- Directed by: Dipendra K Khanal
- Story by: Khagendra Lamichhane Sound Design, Film Mix: Uttam Neupane
- Produced by: Rojina Sitaula
- Starring: Khagendra Lamichhane Surakshya Panta Janak Bartaula Kamal Devkota Prakash Ghimire Rabi Giri Manish Niraula Ashant Sharma Harihar Sharma
- Cinematography: Dipendra K Khanal
- Edited by: Dirgha Khadka
- Music by: Songs: Aadha Sur; Background Scores: Shailesh Shrestha;
- Production company: Tukee Arts
- Release date: July 7, 2017 (Nepal);
- Running time: 120 Mins
- Country: Nepal
- Language: Nepali

= Dhanapati =

Dhanapati is a 2017 romantic and political movie directed by Dipendra K Khanal and written by Khagendra Lamichhane. The film stars Khagendra Lamichhane and Surakshya Panta. The film features a man named Dhanapati who struggles to get money to send his daughter to a good school. He therefore decides to go into politics to earn enough money.

== Plot ==
A man named Dhanapati who struggles to get money goes to a man named Rabi to find a job.
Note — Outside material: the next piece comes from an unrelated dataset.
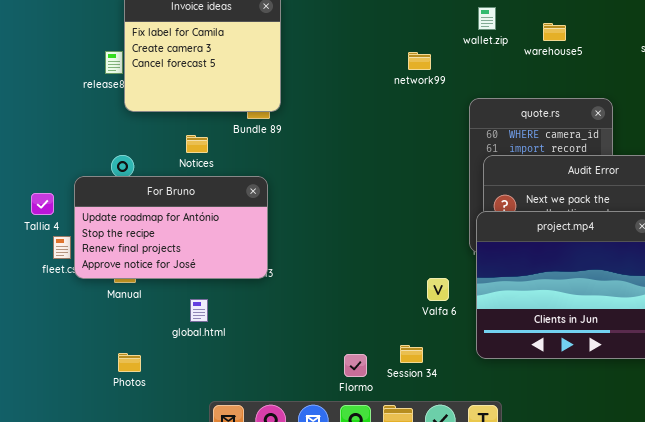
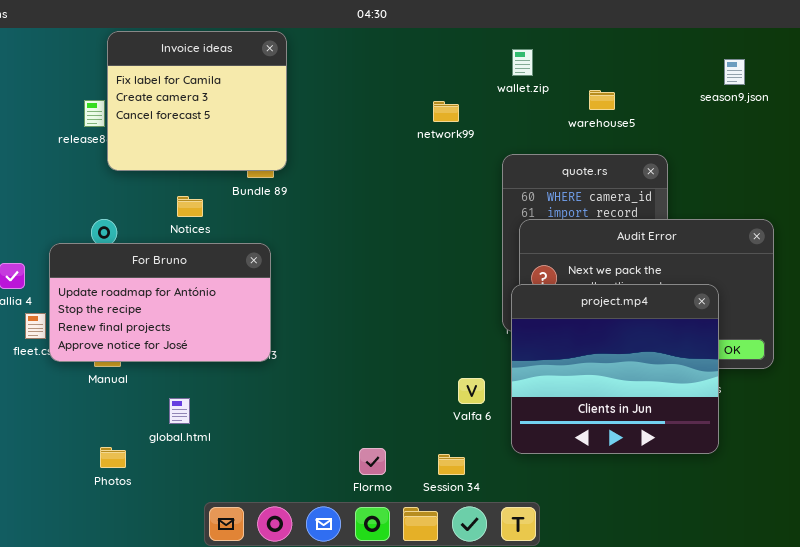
warehouse5: [543,23,566,41] -> [589,90,615,110], moved
Valfa 6: [427,278,449,301] -> [458,378,485,404], moved
global.html: [190,299,208,322] -> [169,398,190,424], moved
Session 34: [400,345,423,363] -> [438,454,465,475], moved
Rabi then pulls Dhanapati into politics.

== Cast ==
- Khagendra Lamichhane as Dhanapati
- Surakshya Panta as Dhanapati's wife
- Janak Bartaula
- Kamal Devkota
- Prakash Ghimire
- Rabi Giri
- Manish Niraula
- Ashant Sharma
- Harihar Sharma

== Soundtrack ==

| No. | Title | Singer(s) | Length |
|---|---|---|---|
| 1. | "Sukha Dukha" | Aadha Sur, Sarada Adhikari | 4:05 |
| Total length: |  |  | 4:05 |

== Critical reception ==
Dhanapati earned ₹10 million in the box office on its first day. Dhanapati received mixed reviews from the Nepalese audience.